In his Pulitzer prize winning "The Power Broker," Robert Caro (1974) inferred that mover/shaker Robert Moses needlessly destroyed homes to build highways. With all but the rich and powerful, Moses was able to easily bulldoze opposing positions and properties. Simultaneously, metropolitan NYC's mass transit infrastructure was seriously neglected.

Suggesting that he saw them as monuments to himself, Caro also maintained that Moses coveted bridges, while detesting tunnels. He detailed how Moses was able to politically sabotage the car/train tunnel between Brooklyn and Staten Island, which had been started before World War II.

Recalling the already existing Third Avenue route of the Gowanus Expressway, crossing the Narrows through railroad yards at 62nd Street (en route to similar railroad yards in St. George) would seem to have been far more logical route than cutting a swathe through Bay Ridge, en route to Fort Hamilton. While eliminating the need to destroy homes, however, the resultant bridge would have been in a far less dramatic spot, than the entrance to NY Harbor.

Gay Talese appears to share Moses' insensitivity toward working class victims.
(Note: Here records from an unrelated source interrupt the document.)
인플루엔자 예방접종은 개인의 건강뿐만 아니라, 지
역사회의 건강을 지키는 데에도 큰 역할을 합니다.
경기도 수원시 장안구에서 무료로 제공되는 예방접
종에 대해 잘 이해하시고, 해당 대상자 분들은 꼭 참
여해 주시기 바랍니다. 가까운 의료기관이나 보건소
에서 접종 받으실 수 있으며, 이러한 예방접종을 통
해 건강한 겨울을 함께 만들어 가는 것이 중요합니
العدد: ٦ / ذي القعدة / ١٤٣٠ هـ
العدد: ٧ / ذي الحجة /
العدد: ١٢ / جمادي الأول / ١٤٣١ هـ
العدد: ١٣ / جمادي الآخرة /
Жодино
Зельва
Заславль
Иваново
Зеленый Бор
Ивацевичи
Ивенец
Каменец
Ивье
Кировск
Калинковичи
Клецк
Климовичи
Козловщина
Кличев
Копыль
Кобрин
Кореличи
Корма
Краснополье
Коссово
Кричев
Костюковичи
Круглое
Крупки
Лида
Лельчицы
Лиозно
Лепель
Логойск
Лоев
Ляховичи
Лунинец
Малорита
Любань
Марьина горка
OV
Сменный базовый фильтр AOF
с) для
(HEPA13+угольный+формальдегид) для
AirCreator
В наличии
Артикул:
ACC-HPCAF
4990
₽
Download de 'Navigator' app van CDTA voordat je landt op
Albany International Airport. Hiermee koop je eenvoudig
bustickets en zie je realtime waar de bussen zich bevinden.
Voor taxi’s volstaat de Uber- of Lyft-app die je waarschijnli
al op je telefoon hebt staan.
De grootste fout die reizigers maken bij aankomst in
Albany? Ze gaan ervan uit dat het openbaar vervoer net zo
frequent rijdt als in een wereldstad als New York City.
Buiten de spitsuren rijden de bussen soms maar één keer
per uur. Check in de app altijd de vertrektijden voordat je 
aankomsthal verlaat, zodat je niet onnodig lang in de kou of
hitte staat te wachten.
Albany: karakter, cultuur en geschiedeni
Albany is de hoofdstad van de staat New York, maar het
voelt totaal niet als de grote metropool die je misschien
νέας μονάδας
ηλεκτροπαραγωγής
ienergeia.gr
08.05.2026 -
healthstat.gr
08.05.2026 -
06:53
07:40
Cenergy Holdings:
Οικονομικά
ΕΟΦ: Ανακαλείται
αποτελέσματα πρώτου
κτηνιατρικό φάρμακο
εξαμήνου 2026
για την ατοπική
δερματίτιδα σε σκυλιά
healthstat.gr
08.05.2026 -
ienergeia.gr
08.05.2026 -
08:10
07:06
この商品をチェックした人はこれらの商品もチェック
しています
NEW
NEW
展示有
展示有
Looking back in the mid 1960s, he noted that although "the eight hundred buildings that stood in the path of the bridge's approachways had now all disappeared, many people had long memories and they still hated the bridge. Monsignor Edward J. Sweeney, whose parish at St. Ephrem's had lost two thousand of its twelve thousand parishioners, thus diminishing the Sunday collection considerably, still became enraged at the mere mention of the bridge" (p. 116). My aunt, uncle & cousins constituted 8 of Msgr. Sweeney's 2000 displaced parishioners. In that era, 2000 displaced parishioners meant 250 displaced single income families. With a free parish school that was still unable to accommodate all its children, Msgr. Sweeney's advocacy for his parishioners was absolutely not based on financial self-interest.

While Moses may have bulldozed opposition and homes, Talese's specialty seems to be bulldozing reputations.

In the interest of disclosure, I was one of the altar boys at Msgr. Sweeney's funeral, somewhere around 1970.